HOW TO COMPLETE THIS TASK: From the blog post below, extract everything from "Firstly, gentle reader*, apologies." down to "miss the mark." word for word.

SOURCE TEXT:
***

Firstly, gentle reader*, apologies. I promised that I’d be writing blogs pretty much non-stop in 2016, and I seem to have missed that target fairly dramatically since April. In the spirit of ‘plan, say what you’re going to do, then do it’, which is the sort of anodyne nonsense that I might lay down in front of my children, I’ve managed to completely miss the mark.
And it’s not that there hasn’t been much to write home about. In the past, The Emu has brought you news on a) The state of dogs in the Emu household, b) being a parent, c) the joys of spending as much as possible of your life in France, d) the joys of running e) the not quite matching joys of cycling, f) the state of the music industry g) the world of employment, h) the state of the glorious car crash of Norwich City’s footballing existence, and i) the state of the world as we know it. And pretty much all points from a) through i) have needed some sort of commentary in the last six months.

***

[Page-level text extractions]
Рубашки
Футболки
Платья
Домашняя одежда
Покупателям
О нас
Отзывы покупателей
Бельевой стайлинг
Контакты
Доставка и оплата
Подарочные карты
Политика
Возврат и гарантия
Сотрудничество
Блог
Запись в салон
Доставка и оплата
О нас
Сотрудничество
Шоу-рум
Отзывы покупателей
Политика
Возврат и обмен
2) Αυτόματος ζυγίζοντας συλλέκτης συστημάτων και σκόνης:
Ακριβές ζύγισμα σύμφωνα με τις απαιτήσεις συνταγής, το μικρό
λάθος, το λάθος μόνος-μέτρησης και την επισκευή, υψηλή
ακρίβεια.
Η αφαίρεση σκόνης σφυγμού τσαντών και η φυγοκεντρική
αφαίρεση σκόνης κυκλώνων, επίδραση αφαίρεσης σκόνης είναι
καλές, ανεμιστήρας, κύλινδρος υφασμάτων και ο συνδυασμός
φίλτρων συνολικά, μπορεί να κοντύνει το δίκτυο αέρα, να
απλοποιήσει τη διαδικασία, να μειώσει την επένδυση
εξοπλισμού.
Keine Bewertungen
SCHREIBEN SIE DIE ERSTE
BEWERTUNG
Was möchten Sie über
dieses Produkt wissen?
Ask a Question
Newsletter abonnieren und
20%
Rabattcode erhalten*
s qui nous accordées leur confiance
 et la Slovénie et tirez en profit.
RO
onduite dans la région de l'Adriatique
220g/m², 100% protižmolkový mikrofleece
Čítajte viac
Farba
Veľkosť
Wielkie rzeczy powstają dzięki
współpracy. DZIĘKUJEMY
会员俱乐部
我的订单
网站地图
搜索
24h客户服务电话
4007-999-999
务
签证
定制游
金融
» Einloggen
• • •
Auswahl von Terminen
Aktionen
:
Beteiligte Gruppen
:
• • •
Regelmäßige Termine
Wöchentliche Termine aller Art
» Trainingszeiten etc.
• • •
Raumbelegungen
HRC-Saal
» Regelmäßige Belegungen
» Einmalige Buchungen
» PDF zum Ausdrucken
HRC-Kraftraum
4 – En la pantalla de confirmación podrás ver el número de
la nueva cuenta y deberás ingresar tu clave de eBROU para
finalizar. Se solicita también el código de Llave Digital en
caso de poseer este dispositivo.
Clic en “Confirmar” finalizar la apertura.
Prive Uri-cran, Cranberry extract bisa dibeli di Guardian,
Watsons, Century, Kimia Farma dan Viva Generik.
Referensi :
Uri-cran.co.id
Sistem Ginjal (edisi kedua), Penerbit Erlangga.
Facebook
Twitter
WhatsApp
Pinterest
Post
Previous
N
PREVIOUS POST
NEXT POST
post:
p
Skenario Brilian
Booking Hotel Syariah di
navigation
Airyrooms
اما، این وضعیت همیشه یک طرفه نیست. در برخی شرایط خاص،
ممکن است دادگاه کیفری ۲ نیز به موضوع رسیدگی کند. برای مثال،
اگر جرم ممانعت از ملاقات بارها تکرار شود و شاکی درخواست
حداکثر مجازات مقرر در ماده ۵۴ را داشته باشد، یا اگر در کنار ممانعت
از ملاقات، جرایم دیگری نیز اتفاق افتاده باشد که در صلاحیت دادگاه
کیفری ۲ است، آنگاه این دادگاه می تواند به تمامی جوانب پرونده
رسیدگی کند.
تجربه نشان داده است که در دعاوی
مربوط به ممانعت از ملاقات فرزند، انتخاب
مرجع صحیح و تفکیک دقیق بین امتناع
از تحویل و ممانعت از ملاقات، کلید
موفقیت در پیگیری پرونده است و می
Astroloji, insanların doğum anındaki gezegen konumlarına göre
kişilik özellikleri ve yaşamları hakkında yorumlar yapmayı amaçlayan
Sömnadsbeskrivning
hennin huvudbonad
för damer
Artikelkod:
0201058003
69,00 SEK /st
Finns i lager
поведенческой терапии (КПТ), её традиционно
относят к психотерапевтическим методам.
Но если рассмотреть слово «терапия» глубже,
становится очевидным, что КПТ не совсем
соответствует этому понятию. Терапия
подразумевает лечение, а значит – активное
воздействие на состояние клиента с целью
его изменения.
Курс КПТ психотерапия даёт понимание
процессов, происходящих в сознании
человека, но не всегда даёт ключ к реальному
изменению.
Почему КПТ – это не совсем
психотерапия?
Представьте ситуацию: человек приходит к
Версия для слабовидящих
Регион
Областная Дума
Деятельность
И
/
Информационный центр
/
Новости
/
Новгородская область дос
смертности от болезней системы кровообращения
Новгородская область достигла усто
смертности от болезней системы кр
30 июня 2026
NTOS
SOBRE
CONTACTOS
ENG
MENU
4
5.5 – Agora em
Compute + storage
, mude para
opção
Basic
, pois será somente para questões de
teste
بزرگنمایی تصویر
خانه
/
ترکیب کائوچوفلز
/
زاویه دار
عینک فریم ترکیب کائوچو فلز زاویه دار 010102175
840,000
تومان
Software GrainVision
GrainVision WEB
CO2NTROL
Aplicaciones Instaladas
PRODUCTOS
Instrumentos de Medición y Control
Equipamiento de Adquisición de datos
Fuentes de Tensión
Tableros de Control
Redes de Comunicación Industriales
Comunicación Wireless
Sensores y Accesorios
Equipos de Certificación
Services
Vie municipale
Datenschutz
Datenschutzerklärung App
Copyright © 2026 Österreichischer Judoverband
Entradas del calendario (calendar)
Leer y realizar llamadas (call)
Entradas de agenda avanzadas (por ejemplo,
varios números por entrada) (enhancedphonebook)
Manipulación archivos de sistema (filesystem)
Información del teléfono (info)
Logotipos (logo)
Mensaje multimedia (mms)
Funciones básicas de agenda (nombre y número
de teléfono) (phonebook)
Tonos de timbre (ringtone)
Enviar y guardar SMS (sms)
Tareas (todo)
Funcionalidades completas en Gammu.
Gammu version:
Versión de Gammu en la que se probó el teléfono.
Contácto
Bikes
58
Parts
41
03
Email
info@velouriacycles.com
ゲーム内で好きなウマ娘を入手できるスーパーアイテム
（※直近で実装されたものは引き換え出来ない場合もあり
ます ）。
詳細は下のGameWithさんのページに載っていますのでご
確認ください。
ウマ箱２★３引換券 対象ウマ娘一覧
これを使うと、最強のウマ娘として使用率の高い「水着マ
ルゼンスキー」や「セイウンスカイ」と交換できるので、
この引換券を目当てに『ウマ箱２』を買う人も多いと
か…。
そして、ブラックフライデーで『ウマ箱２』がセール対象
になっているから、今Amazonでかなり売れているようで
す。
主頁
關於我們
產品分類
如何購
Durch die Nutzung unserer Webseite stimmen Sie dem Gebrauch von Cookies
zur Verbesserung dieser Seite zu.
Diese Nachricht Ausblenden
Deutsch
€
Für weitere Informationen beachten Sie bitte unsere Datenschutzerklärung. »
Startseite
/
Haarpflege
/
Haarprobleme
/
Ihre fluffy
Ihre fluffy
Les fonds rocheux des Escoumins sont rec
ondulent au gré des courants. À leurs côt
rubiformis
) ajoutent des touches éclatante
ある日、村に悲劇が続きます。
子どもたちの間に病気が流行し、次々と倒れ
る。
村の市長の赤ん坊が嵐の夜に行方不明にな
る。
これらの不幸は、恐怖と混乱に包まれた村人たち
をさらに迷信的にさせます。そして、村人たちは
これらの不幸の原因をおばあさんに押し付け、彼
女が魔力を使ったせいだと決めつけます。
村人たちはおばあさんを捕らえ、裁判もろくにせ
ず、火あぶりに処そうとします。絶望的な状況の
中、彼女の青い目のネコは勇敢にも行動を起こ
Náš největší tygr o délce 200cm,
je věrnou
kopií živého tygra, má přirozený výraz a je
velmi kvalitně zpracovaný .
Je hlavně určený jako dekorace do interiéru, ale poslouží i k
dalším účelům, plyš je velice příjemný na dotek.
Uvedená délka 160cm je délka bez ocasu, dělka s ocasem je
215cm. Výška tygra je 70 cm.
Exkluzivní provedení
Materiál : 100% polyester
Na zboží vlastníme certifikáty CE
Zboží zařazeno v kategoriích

***

SOLUTION FOR THIS PROBLEM:
Firstly, gentle reader*, apologies. I promised that I’d be writing blogs pretty much non-stop in 2016, and I seem to have missed that target fairly dramatically since April. In the spirit of ‘plan, say what you’re going to do, then do it’, which is the sort of anodyne nonsense that I might lay down in front of my children, I’ve managed to completely miss the mark.